TEXT BY ミドリ・モール(弁護士・ライター)

 肖像権 v. 表現の自由(2)

 前号に引き続き、ウインター兄弟対DCコミックスの裁判のゆくえ。

 なぜ有名人であるウインター兄弟の肖像権が制限されるのか? カリフォルニア州裁判所はこう判断した。「有名人たちの肖像権を無断で使用することが、その経済的な価値を失わせるものである場合には、表現の自由では保護されない。しかし、有名人たちのイメージや顔などを使用した創作物が、単なる使用ではなく、それ以上の何らかの重要な付加価値が加えられ、その結果本人の経済的な価値とは別個の表現となったような場合には、表現の自由が優先される」(判決から)
 では、どういった価値が付け加えられた場合に、表現の自由で保護されるのであろうか? 有名人の許諾のないコピーが出回ってしまうと、本家本元にお金を支払って買う人が少なくなってしまう。そうすると、肖像権をもつ有名人の取り分が減ってしまう。だから不法だ。しかし、有名人といえども、肖像権は無限ではない。もし、ある有名人のイメージを基にしても、重要な付加価値を加えて、原型をとどめないくらい変えてしまった場合には、別個の創造物となる。よってその表現の創作性を優先してあげようというのが趣旨のようだ。

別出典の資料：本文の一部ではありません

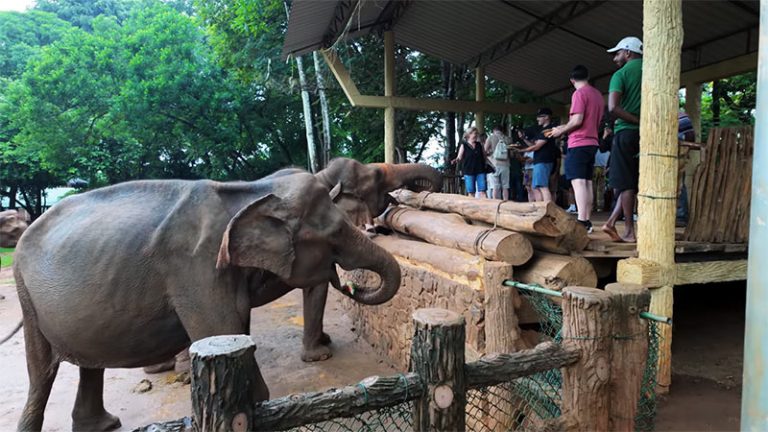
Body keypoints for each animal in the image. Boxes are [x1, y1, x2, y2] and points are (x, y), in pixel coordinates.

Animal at [10, 170, 401, 431]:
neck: (250, 191)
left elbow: (237, 325)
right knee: (41, 371)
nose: (350, 286)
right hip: (26, 295)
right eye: (334, 234)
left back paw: (105, 424)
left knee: (89, 363)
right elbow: (220, 327)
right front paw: (265, 398)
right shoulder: (195, 267)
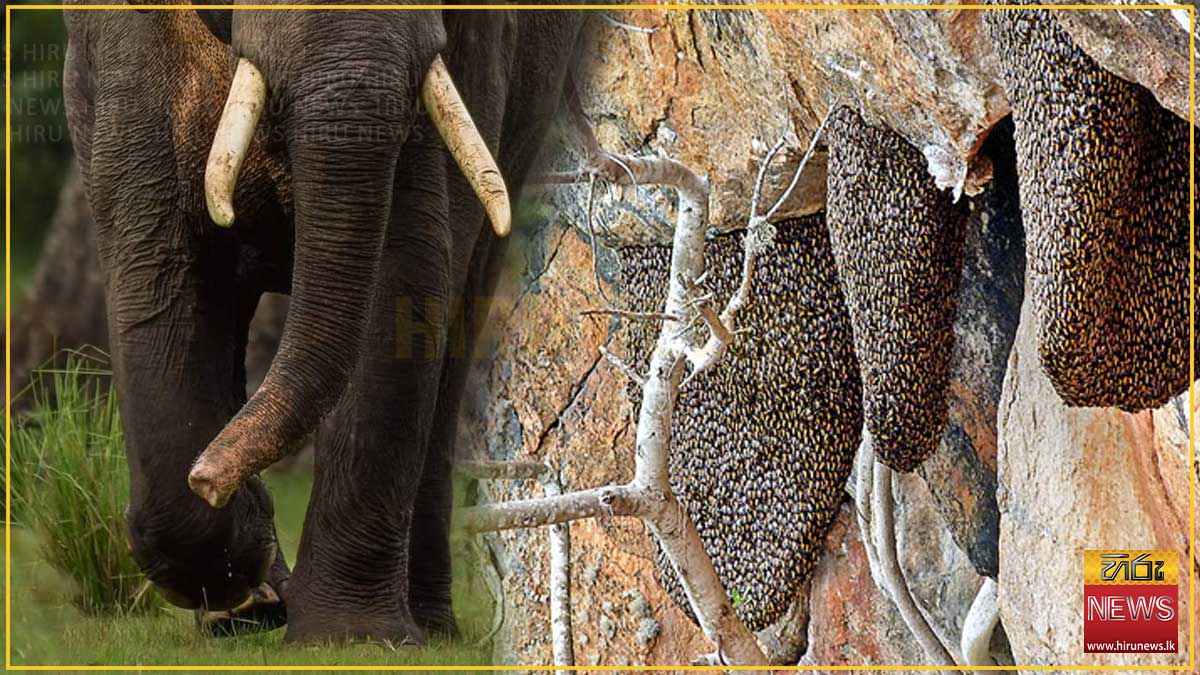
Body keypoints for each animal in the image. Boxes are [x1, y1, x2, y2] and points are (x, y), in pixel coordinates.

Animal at [63, 2, 585, 644]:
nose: (208, 477)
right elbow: (157, 267)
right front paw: (246, 585)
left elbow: (406, 272)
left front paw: (353, 639)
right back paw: (255, 608)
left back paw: (428, 626)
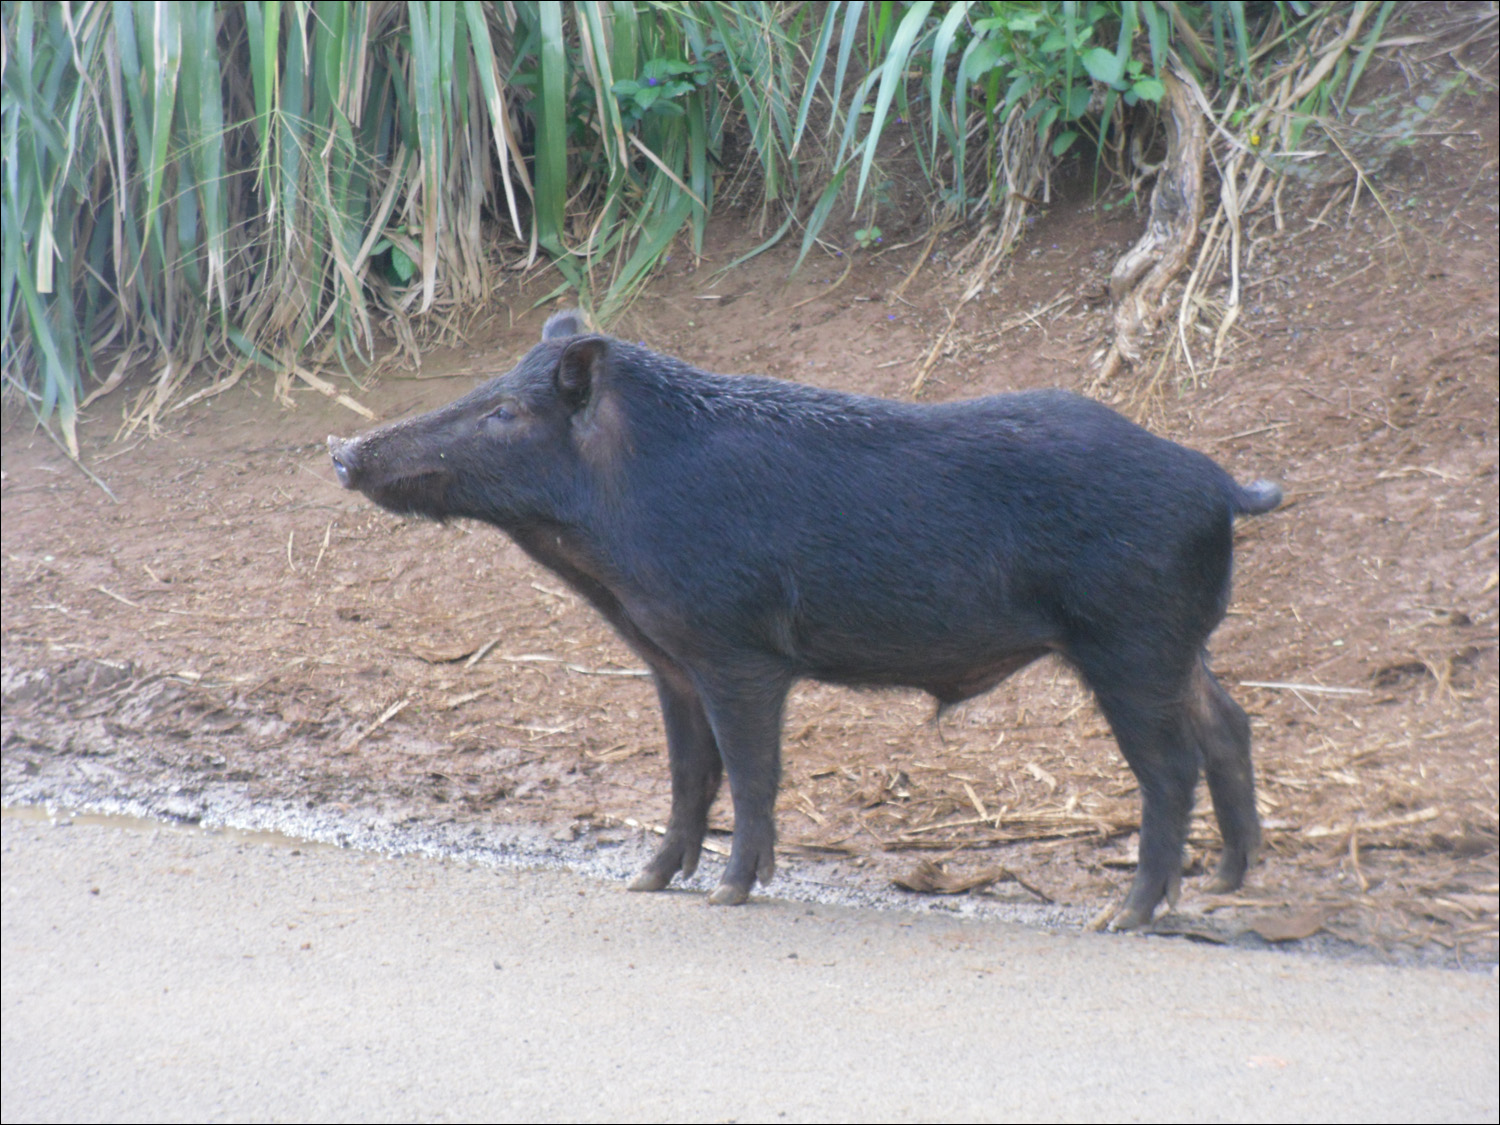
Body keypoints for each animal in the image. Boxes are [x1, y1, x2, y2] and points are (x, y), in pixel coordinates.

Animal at [334, 313, 1284, 930]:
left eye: (503, 412)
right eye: (487, 386)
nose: (343, 451)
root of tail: (1220, 485)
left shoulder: (735, 650)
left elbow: (752, 771)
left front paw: (728, 894)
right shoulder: (668, 660)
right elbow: (688, 773)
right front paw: (646, 882)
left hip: (1129, 640)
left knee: (1172, 765)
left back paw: (1124, 916)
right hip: (1177, 644)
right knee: (1230, 723)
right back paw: (1229, 882)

 具体的には、2001年4月30日に判決が下された別の肖像権を巡る訴訟が分かりやすい。これは、アメリカの60年代にヒットしたテレビ番組の「3ばか大将」のキャラをそのままTシャツにプリントして売って訴えられた裁判である。同じようにカリフォルニア州ロサンゼルス郡の裁判所が舞台だ。この裁判では、被告会社は「3ばか大将」の主人公たち、モー、ラリー、カーリーらの顔をそのままコピーして、リトグラフ調にTシャツに印刷して無断で販売していた。それが見つかって権利者に訴えられたというわけだ。

 有名人には肖像権があり、そのイメージを自分の経済的な利益のために使用することができる。その権利を侵害することは表現の自由では守ることはできない。有名人の顔をそのままコピーしたTシャツを無断で売ることは、その利益は権利者のポケットには入らないわけで、肖像権侵害になる。この裁判はきわめてストレートなケースであるといえよう。

 ウインター兄弟対DCコミックスの裁判に話を戻そう。肖像権対表現の自由の争いは、事実判断によらざるを得ないようだ。裁判所は、DCコミックスにあらわれるウインター兄弟ならぬオータム兄弟は、本家とは別個の創造物になっていると考えた。すなわち、オータム兄弟はDCコミックスのクリエイティビティや創作力、そしてアーティストが作り上げた独立したアートであり、ウインター兄弟とは全く別ものと判断された。したがって、オータム兄弟の存在がウインター兄弟のレコードやグッズの売り上げに影響したりしないし、ご本家にとってかわるものではない。ウインター兄弟の経済的な利益が損なわれるものではない以上、かれらの肖像権を優先することはない、というのが裁判所の判断だ。
 有名だからこそお金になる肖像権。有名であるがために本人の意に反した使われ方をされる。もしかしたら、平凡な方が安泰な生活を送れるのかも……。